The pension divisions of superannuation funds also performed better than the industry as a whole when it came to net asset growth.

“Whilst whole of fund net assets grew by 16 per cent driven by strong investment returns over the 2013 year, this was also eclipsed by FUM growth in the pension phase which reached 26 per cent for the year,” said the report.

SuperRatings’ executive manager for consulting, Wendy Tse, said superannuation funds are rapidly recognising the importance of “retaining” members when they hit the pension phase of their life.

“Given the median account balance for pension members is more than four times the whole of fund median, there is no doubt funds are recognising it is imperative to retain an existing member into pension phase,” Ms Tse said.

Part of the battle for funds is to improve member awareness about the retirement products that the fund has on offer, said the SuperRatings report.

SuperRatings has developed a ‘utilisation rate’ score that ascertains what percentage of members who may be eligible for an account-based pension have actually commenced a pension product.

Retail funds fared much better on this front, with a utilisation rate of 49.6 per cent. Not-for-profit funds, on the other hand, are only managing to convert 28.4 per cent of their eligible members to pension products.

“Funds that have had great success in pension FUM utilisation have seen rates upwards of 70 per cent in respect of this metric, supporting their investment in pension products and member engagement tools,” SuperRatings said.

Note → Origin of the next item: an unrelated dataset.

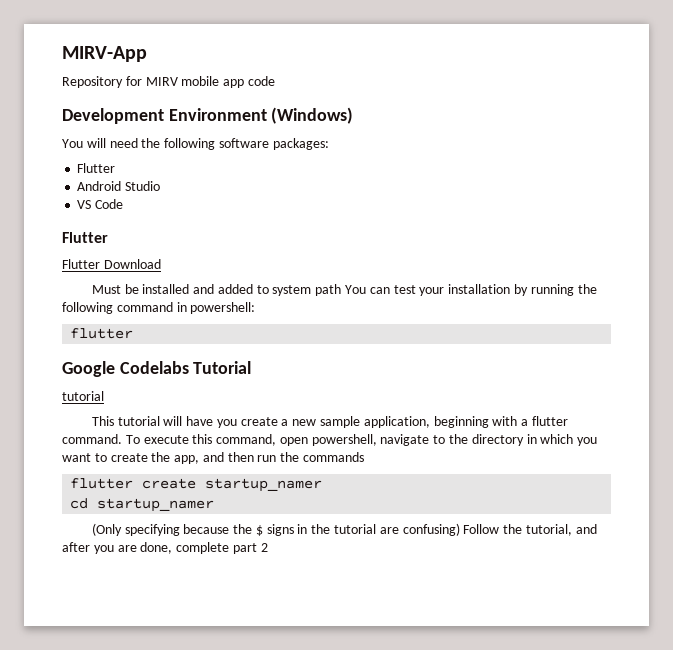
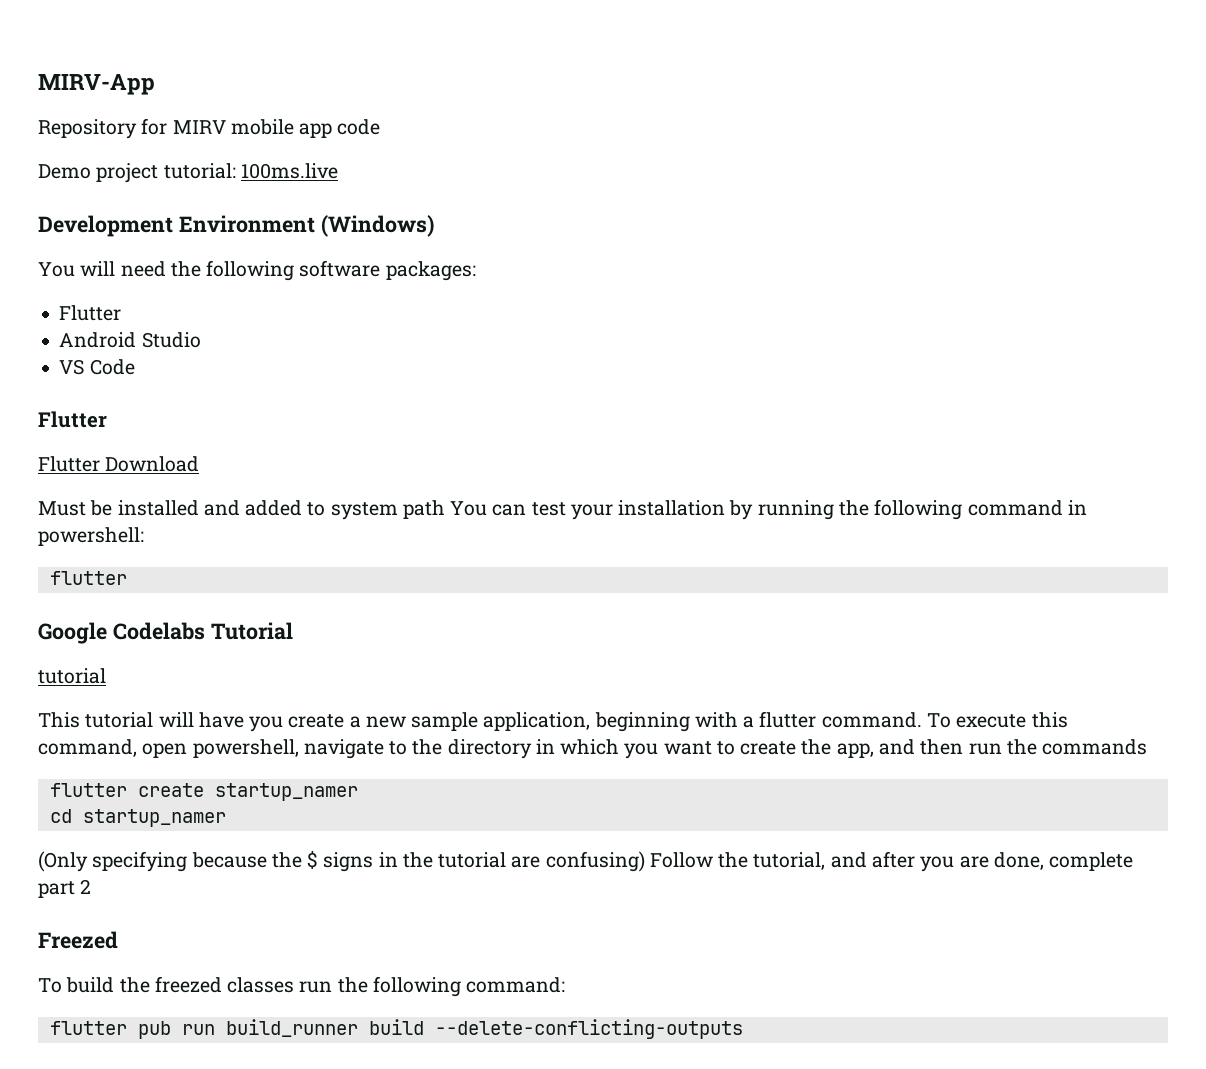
(275, 81) none -> [38,163,338,183] // Demo project tutorial: 100ms.live
(268, 547) none -> [38,931,118,949] [38,976,566,997] [49,1019,743,1039] // Freezed // To build the freezed classes run the following command: // flutter pub run build_runner build --delete-conflicting-outputs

SuperRatings chief executive Adam Gee said funds that have invested heavily in their advice strategies, member segmentation and communications techniques are best placed to grow their pension membership.

Strongly differentiated pension investment options are also vital, he said.

“Funds that have yet to invest need to consider their membership base and how they are educating their members in relation to retirement solutions in advance of members retiring,” Mr Gee said.

“If they do not do this, they risk losing large balances to other funds, despite it not being in the member’s best interest in some cases.”